Financial advice charged on an upfront or hourly fee basis will cost consumers less than the use of ongoing asset-based fees, new industry research has shown.
The study was conducted by Rice Warner Actuaries on behalf of the Industry Super Network and used five different advice scenarios to compare the two methods of remuneration.
According to the research, consumers would pay anywhere between two and 17 times less when charged an upfront fee for the advice they received.
"The report demonstrates ongoing fees are typically the most expensive way to pay for financial advice.
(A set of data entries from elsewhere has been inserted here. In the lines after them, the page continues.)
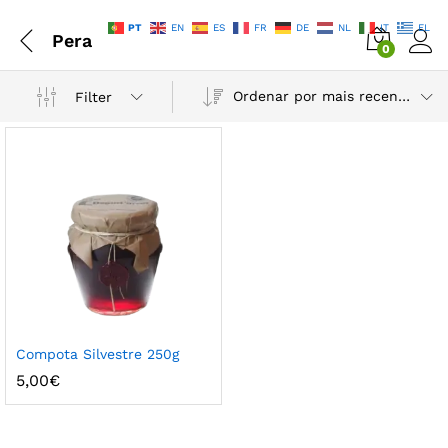
PT
EN
ES
FR
DE
NL
IT
EL
Pera
0
Ordenar por mais recentes
Filter
Compota Silvestre 250g
5,00
€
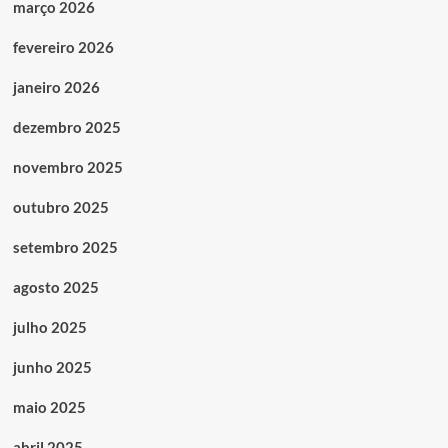
março 2026
fevereiro 2026
janeiro 2026
dezembro 2025
novembro 2025
outubro 2025
setembro 2025
agosto 2025
julho 2025
junho 2025
maio 2025
abril 2025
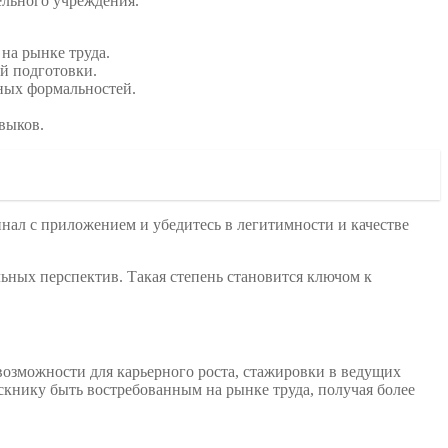
ельного учреждения.
на рынке труда.
й подготовки.
ных формальностей.
выков.
ал с приложением и убедитесь в легитимности и качестве
ьных перспектив. Такая степень становится ключом к
 возможности для карьерного роста, стажировки в ведущих
книку быть востребованным на рынке труда, получая более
The report shows that, as proposed in the government's Future of Financial Advice reforms, one-off and transparent charging for financial advice will reduce costs to consumers," Industry Super Network chief executive David Whiteley said.
"This will consequently increase the capacity for ordinary Australians to access financial advice, whether from financial planners, accountants or super funds."
One specific scenario the report dealt with was a transition-to-retirement strategy. Under the circumstances presented, the research found a client would save $80,000 in costs if charged on an hourly rate basis as opposed to an ongoing asset-based fee.
"Ongoing fees are a very expensive way to pay for financial advice and this is shutting out the four out of five consumers who do not seek professional advice. The government's reforms will ensure advice fees are transparent," Whiteley said.
"The opt-in measure will ensure that consumers are not paying for advice that they do not receive and this will make advice a lot more affordable and accessible for ordinary Australians."